Residents in the eastern Manitoba community and the surrounding area say they're frustrated the long-awaited 95-bed complex hasn't been built yet, since there are already people waiting in hospital for a bed to open up.
When exactly the project will start remains unclear. It was delayed this month as part of a broader review of provincial spending under the recently elected NDP government.
Wruck and her husband, Gus, 83, were reminded of just how badly the care home is needed when he recently ended up in nearby Pinawa Hospital after a fall.
"The man next to him had been there, I think, five or six months awaiting a personal care home," Marline Wruck said.
Lac du Bonnet Mayor Ken Lodge said people in need of a care home bed, and their families, are the ones paying the price for the delay.
"We have approximately 65 people that are panelled [for placement in a personal care home] right now waiting to get into a personal care home bed," Lodge said.
A spokesperson for the Interlake-Eastern Regional Health Authority, which includes Lac du Bonnet, said if someone who has been panelled is in hospital and has no other option for care, they will remain in hospital.

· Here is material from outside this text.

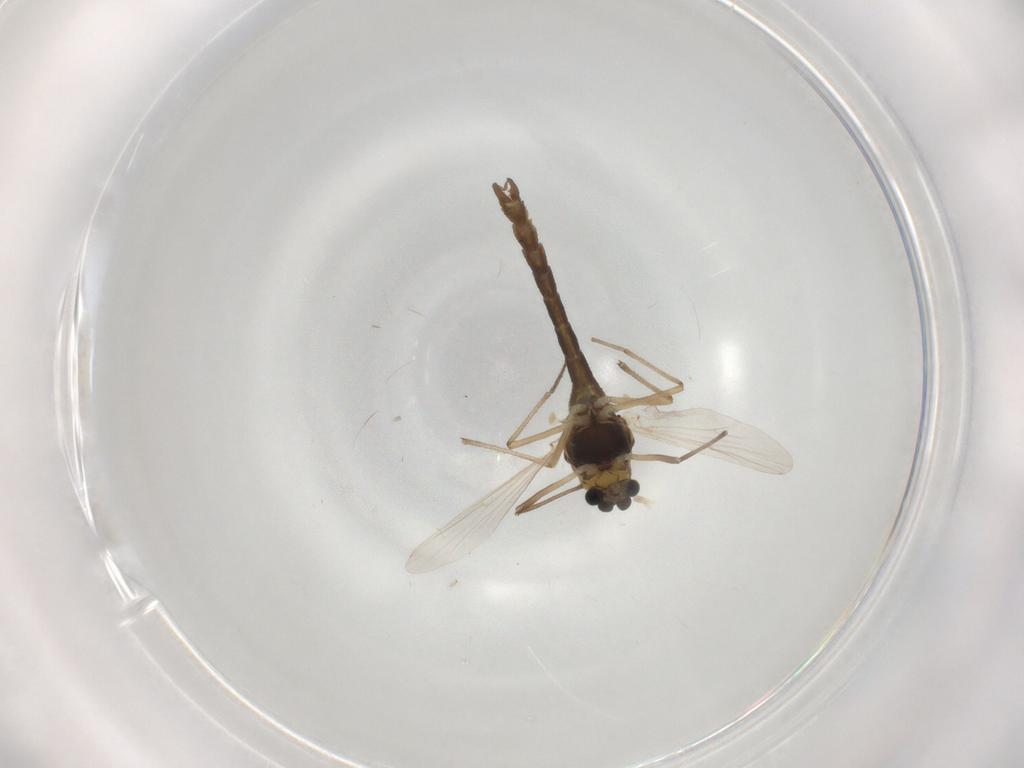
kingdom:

But once the panel process is completed, people are charged for the care they're provided, whether they're in hospital or a care home bed.

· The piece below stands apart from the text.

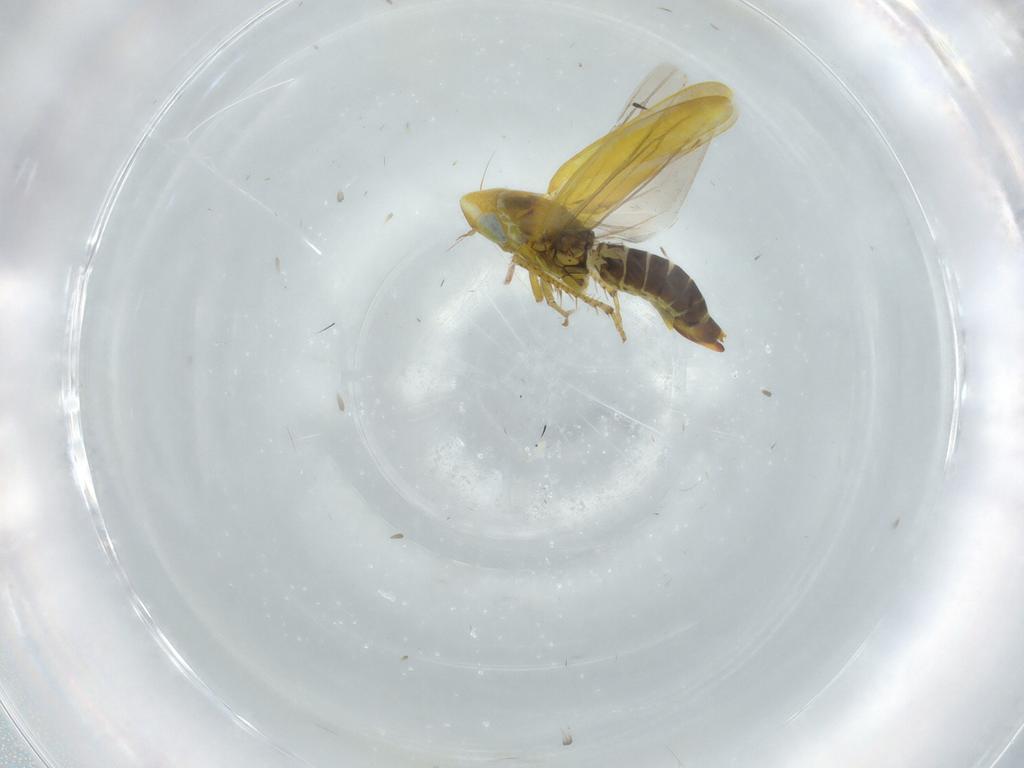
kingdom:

That doesn't sit well with Loren Schinkel, reeve of the Rural Municipality of Lac du Bonnet, given the delays the project has faced over the years.
"It's so disrespectful," he said. There's a "frustration that's felt here by us as leaders of the community on behalf of our seniors that are languishing in hospital beds that once panelled, they have to pay for. They're paying to stay in hospitals."
The health region wouldn't confirm the number of people waiting in hospital for a care home placement. It said the number of people who require placement fluctuates significantly.
Schinkel said the NDP, elected in October, ran on a platform to fix health care, and he feels the care home would benefit the system.